En küçükleri bile ailesine onar gur arpa getiriyorlar ve babalarının arpasını çoğaltıyorlar, onu arpa, yağ ve yün içinde yüzdürüyorlar. Fakat sen, haylazlık olunca sen bir adamsın, onlarla karşılaştırılınca sen asla adam değilsin. Tabi isen onlar gibi işçilik yapmıyorsun, onlar. oğullarını işçi yapan babaların çocukları. Fakat ben seni onlar gibi çalıştırtmadım. Bir haylaza kızan benim, hakikaten oğluna kızan adam benim . Akrabalarımla konuştum ve şimdiye kadar fark etmediğin bir şeyi anladım, seninle ilgili bir sözüm onları korkutuyor, onlardan kendini koru.

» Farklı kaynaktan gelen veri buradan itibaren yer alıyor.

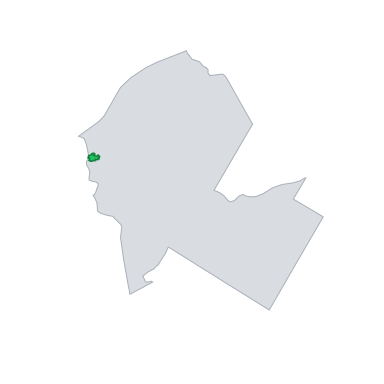 Comapa, Jutiapa, Guatemala shown in context, rotated 120°
{"feature_id": "79465075B15373267205562", "entity_name": "Comapa", "entity_type": "district", "adm_level": 2, "iso_a3": "GTM", "parent_name": "Guatemala", "parent_adm1": "Jutiapa", "projection": "albers", "projection_center": [-89.917, 14.12], "detail": "fine", "context": "in_parent", "style": "filled", "palette": "green", "viewbox_px": 384, "rotation_deg": 120, "n_neighbors": 0, "source": "geoboundaries", "source_scale": "gbopen_adm2", "svg_char_len": 3492}
<svg xmlns="http://www.w3.org/2000/svg" viewBox="0 0 384 384"><g transform="rotate(120 192 192)"><path d="M72.4,267.4L74.0,265.8L75.3,262.2L77.0,258.4L76.1,254.1L75.5,250.6L77.4,245.4L77.2,241.6L78.1,239.2L80.9,237.7L82.3,234.8L74.7,224.6L74.7,222.3L75.8,219.5L82.1,208.8L89.7,196.0L98.0,181.9L103.0,173.4L121.0,173.6L132.8,173.6L148.0,173.7L164.4,173.7L175.1,173.8L179.6,173.7L178.8,168.1L179.4,162.0L181.4,156.5L181.4,154.0L178.2,151.0L172.0,149.3L168.6,146.6L168.6,143.2L167.1,139.2L164.1,134.4L157.8,129.5L148.4,124.5L140.4,117.7L133.8,109.3L128.2,103.9L123.9,101.6L122.9,100.4L135.5,100.6L147.5,100.7L147.6,88.7L147.7,78.0L147.9,65.9L169.5,66.0L195.4,66.1L222.2,66.1L243.3,66.1L255.6,66.1L255.1,81.1L254.5,98.4L254.1,111.2L253.5,128.2L252.9,145.6L252.0,169.3L251.5,184.7L251.8,185.0L258.9,184.3L269.4,184.9L271.9,184.8L275.1,186.1L277.6,186.5L283.0,190.0L289.3,192.5L293.2,187.2L291.1,184.1L289.5,182.5L289.7,181.0L311.6,194.6L309.0,196.7L303.5,201.6L293.5,210.0L284.6,217.5L275.9,224.3L268.1,230.4L267.2,231.1L257.3,235.4L255.7,237.4L253.5,246.1L252.6,248.2L254.4,253.0L256.2,260.3L255.7,264.2L248.8,269.0L245.7,273.3L244.3,276.0L243.0,275.3L240.9,275.1L236.0,276.2L233.6,276.4L231.6,277.7L231.4,280.3L232.8,284.6L233.2,286.9L231.9,287.9L225.8,290.5L223.4,293.0L221.1,297.0L218.5,298.7L215.7,298.4L213.7,299.0L209.6,301.9L203.2,307.7L199.8,312.0L199.8,315.2L200.4,318.1L177.4,307.9L169.7,306.1L137.4,306.2L123.5,302.1L107.8,294.3L97.1,287.2L72.4,267.4Z" fill="#d9dde1" stroke="#a8b0b8" stroke-width="1"/><path d="M211.9,291.9L211.7,291.2L211.5,290.8L211.6,290.7L211.4,290.5L211.3,290.4L211.2,290.3L211.2,290.1L210.8,289.9L210.9,289.7L210.5,289.6L210.4,289.5L210.3,289.2L210.2,289.1L209.9,289.1L209.7,289.1L209.6,289.3L209.4,289.4L209.3,289.5L209.2,289.7L209.1,289.9L209.2,290.0L209.1,290.4L209.0,290.6L208.9,290.6L208.7,290.5L208.7,290.3L208.5,290.2L208.4,290.0L208.4,289.9L208.4,289.6L208.2,289.5L207.8,289.5L207.7,290.0L207.3,290.1L207.2,290.3L207.2,290.5L207.1,290.8L207.0,291.0L206.9,291.2L206.9,291.3L206.8,291.5L207.0,291.8L207.3,291.9L207.4,292.0L207.7,292.2L208.1,292.3L208.3,292.5L208.5,292.5L208.7,292.8L208.9,292.9L209.0,293.2L209.1,293.4L209.2,293.6L209.3,293.9L209.4,294.2L209.4,294.4L209.4,294.5L209.5,294.8L209.6,295.1L209.6,295.3L209.4,295.4L209.2,295.4L208.9,295.1L208.9,294.8L208.8,294.7L208.6,294.7L208.5,294.8L208.3,294.8L208.1,294.9L207.9,295.1L207.8,295.5L207.7,295.7L207.4,295.7L207.4,295.8L207.5,296.0L207.5,296.3L207.7,296.6L207.7,296.8L207.8,296.9L207.8,297.0L208.0,297.2L208.3,297.3L208.6,297.3L208.7,297.7L208.9,297.7L209.1,297.7L209.2,297.8L209.3,297.7L209.3,297.8L209.5,297.8L209.6,298.0L209.8,298.1L210.0,298.1L210.4,298.1L210.8,298.3L211.0,298.4L211.1,298.5L211.4,298.9L211.6,299.0L211.8,299.3L211.9,299.5L211.7,299.5L211.8,299.7L212.0,299.7L212.2,299.4L212.3,299.4L212.5,299.3L212.5,299.2L212.8,299.2L213.0,299.2L213.4,299.2L213.5,299.2L213.8,299.2L213.8,299.3L214.0,299.3L214.4,299.2L214.5,299.1L214.5,298.9L214.4,298.8L214.5,298.7L214.6,298.4L214.2,298.0L214.0,297.9L214.3,297.6L214.2,297.5L214.3,297.3L214.3,297.2L214.6,297.1L215.0,297.1L215.5,297.0L216.2,297.0L216.1,295.3L216.0,294.9L215.9,294.9L215.7,295.1L215.6,294.9L215.6,294.7L215.5,294.3L215.3,294.2L215.2,294.1L215.1,293.9L214.9,293.7L214.7,293.7L214.3,293.5L214.3,293.4L214.2,293.4L214.1,293.2L214.0,292.9L214.0,292.7L213.6,292.3L213.4,292.2L213.3,291.9L213.2,292.1L212.9,292.0L212.7,292.1L212.4,292.0L212.2,292.1L211.9,291.9Z" fill="#22c55e" stroke="#15803d" stroke-width="1.5"/></g></svg>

Senin dostun, beraber olduğun kimselerin değerini bilemedin. Niçin onlardan daha üstün olmuyorsun·? Arkadaşının, beraber olduğunun değerini bilemedin, Niçin onlardan üstün olmuyorsun· Sanat ve beceri tanrısı Enki, ülkede meydana getirdiği bütün sanatkarlar arasında yazı sanatından daha zor olanı bulunmadığını belirtmişti. Eğer (deniz kıyısı, uzak kanalların kıyısı. uzaktaki şarkıların kalbi gibi) şiir olmasaydı benim fikirlerimi dinleyemeyecektin ve sende babamın bilgeliğini sana aktaramayacaktım. Enlil tarafından verilen yargıya göre bir oğul babasının yaptığı işi yapmalı ( ayni mesleğe girmeli ) . Gece ve gündüz senin sıkıntını çekiyorum, Sen ise gece ve gündüzü eğlence ile geçiriyorsun. Sen yemek tulumu gibi, enine boyuna şiştin, yağlandın. Akrabaların sonunun fena olacağına
inanarak gözlüyorlar seni ve insanlık yönüne aldırış etmediğin için sonunun kötü olacağını düşünerek o günü sevinçle bekliyorlar.”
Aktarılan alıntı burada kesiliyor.